Records from a dataset:
========================

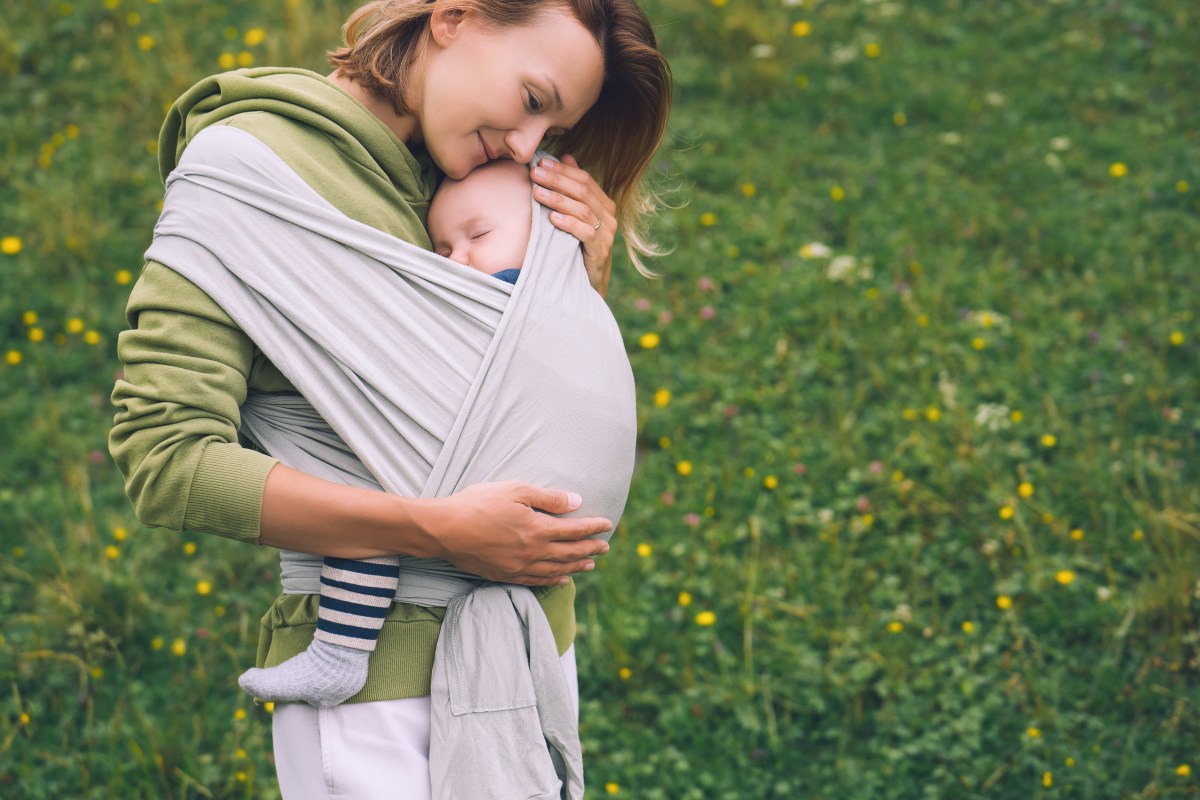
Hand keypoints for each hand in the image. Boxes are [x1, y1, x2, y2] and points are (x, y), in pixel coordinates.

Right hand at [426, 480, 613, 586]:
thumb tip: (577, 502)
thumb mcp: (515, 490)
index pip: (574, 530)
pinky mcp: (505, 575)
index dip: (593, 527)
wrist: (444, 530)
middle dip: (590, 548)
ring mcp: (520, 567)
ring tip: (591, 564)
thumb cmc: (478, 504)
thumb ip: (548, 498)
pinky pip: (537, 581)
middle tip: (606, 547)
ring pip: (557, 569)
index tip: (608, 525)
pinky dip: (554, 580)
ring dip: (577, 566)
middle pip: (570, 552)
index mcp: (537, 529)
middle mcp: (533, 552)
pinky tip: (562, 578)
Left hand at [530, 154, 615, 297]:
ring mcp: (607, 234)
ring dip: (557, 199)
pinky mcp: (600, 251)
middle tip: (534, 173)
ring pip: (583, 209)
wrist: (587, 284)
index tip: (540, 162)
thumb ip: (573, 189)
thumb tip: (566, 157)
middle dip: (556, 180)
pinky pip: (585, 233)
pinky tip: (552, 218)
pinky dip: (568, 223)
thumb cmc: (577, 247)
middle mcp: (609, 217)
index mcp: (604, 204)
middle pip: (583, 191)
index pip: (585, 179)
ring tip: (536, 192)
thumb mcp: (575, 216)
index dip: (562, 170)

========================

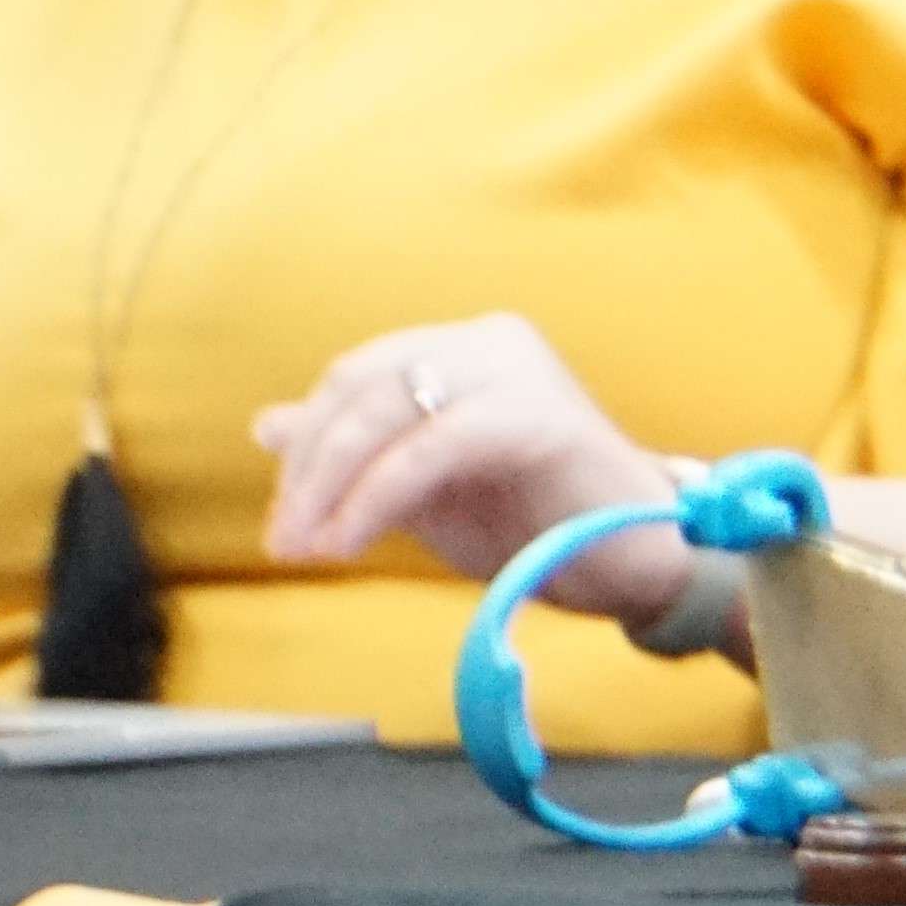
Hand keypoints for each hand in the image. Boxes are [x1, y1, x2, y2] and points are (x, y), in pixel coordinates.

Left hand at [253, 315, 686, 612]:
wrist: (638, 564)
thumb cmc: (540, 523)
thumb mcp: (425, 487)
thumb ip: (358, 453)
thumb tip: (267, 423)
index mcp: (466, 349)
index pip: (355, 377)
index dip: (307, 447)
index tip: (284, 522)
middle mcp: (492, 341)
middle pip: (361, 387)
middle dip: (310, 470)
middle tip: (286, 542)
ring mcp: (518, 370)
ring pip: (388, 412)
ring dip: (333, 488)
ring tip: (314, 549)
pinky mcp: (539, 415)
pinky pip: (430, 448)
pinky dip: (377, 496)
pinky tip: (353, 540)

========================

• [EXERCISE REQUIREMENTS] All lines above from the one with "pinky pip: (537, 581)" to the one with "pinky dip: (568, 223)", inclusive, should be copied exactly, and no other lines.

• [YOUR RESPONSE]
pinky pip: (537, 581)
middle tip: (606, 547)
ring pip: (557, 569)
index tip: (608, 525)
pinky dip: (554, 580)
ring dip: (577, 566)
middle pip: (570, 552)
index mcp: (537, 529)
middle mcp: (533, 552)
pinky tip: (562, 578)
Left hand at [530, 154, 615, 297]:
ring mcp: (607, 234)
ring dip: (557, 199)
pinky mcp: (600, 251)
middle tip: (534, 173)
ring pip: (583, 209)
wrist: (587, 284)
index tip: (540, 162)
thumb ip: (573, 189)
thumb tip: (566, 157)
middle dip: (556, 180)
pinky pip: (585, 233)
pinky tip: (552, 218)
pinky dip: (568, 223)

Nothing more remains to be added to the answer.